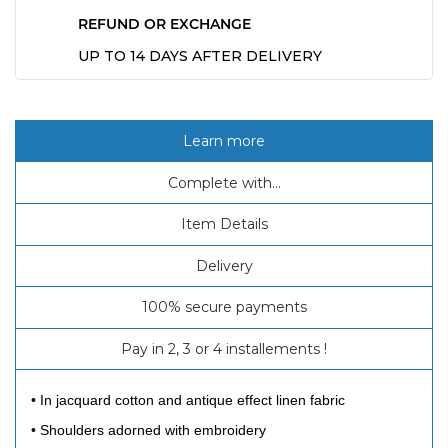
REFUND OR EXCHANGE
UP TO 14 DAYS AFTER DELIVERY
Learn more
Complete with...
Item Details
Delivery
100% secure payments
Pay in 2, 3 or 4 installements !
• In jacquard cotton and antique effect linen fabric
• Shoulders adorned with embroidery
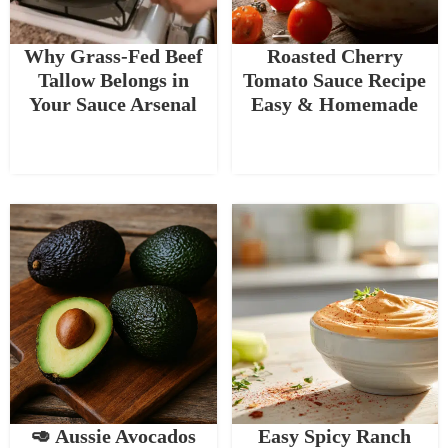
Why Grass-Fed Beef
Roasted Cherry
Tallow Belongs in
Tomato Sauce Recipe
Your Sauce Arsenal
Easy & Homemade
🥑 Aussie Avocados
Easy Spicy Ranch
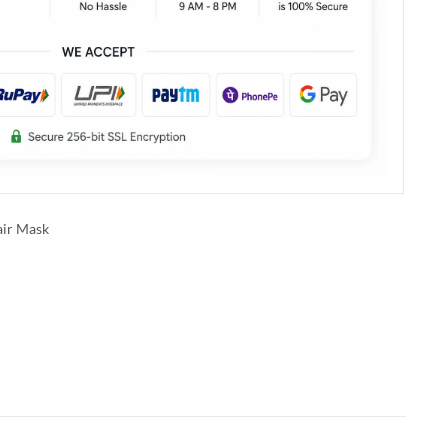
ir Mask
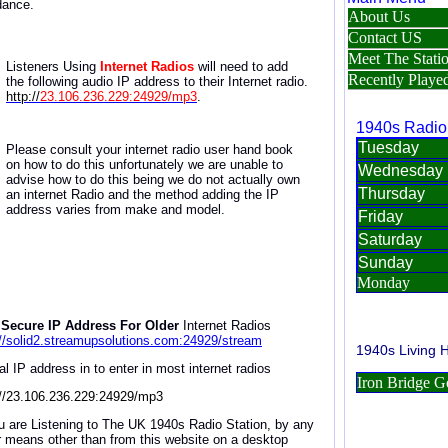
dance.
Listeners Using
Internet Radios
will need to
add
the
following a
udio IP address
to
their Internet radio
.
http://
23.106.236.229:24929/mp3
.
Please consult your internet radio user hand book
on how to do this unfortunately we are unable to
advise how to do this being we do not actually own
an internet Radio and the method adding the IP
address varies from make and model.
Secure IP Address For Older
Internet Radios
://solid2.streamupsolutions.com:24929/stream
al IP address in to enter in most internet radios
://23.106.236.229:24929/mp3
ou are Listening to The UK 1940s Radio Station, by any
r means other than from this website on a desktop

_Aim of the task_:
Repeat the text of every entry above line for line, with the wording, spelling and punctuation unchanged. Leave out the pictures.

_Response to the task_:
REFUND OR EXCHANGE
UP TO 14 DAYS AFTER DELIVERY
Learn more
Complete with...
Item Details
Delivery
100% secure payments
Pay in 2, 3 or 4 installements !
• In jacquard cotton and antique effect linen fabric
• Shoulders adorned with embroidery
Why Grass-Fed Beef
Roasted Cherry
Tallow Belongs in
Tomato Sauce Recipe
Your Sauce Arsenal
Easy & Homemade
🥑 Aussie Avocados
Easy Spicy Ranch
ir Mask
dance.
Listeners Using
Internet Radios
will need to
add
the
following a
udio IP address
to
their Internet radio
.
http://
23.106.236.229:24929/mp3
.
Please consult your internet radio user hand book
on how to do this unfortunately we are unable to
advise how to do this being we do not actually own
an internet Radio and the method adding the IP
address varies from make and model.
Secure IP Address For Older
Internet Radios
://solid2.streamupsolutions.com:24929/stream
al IP address in to enter in most internet radios
://23.106.236.229:24929/mp3
ou are Listening to The UK 1940s Radio Station, by any
r means other than from this website on a desktop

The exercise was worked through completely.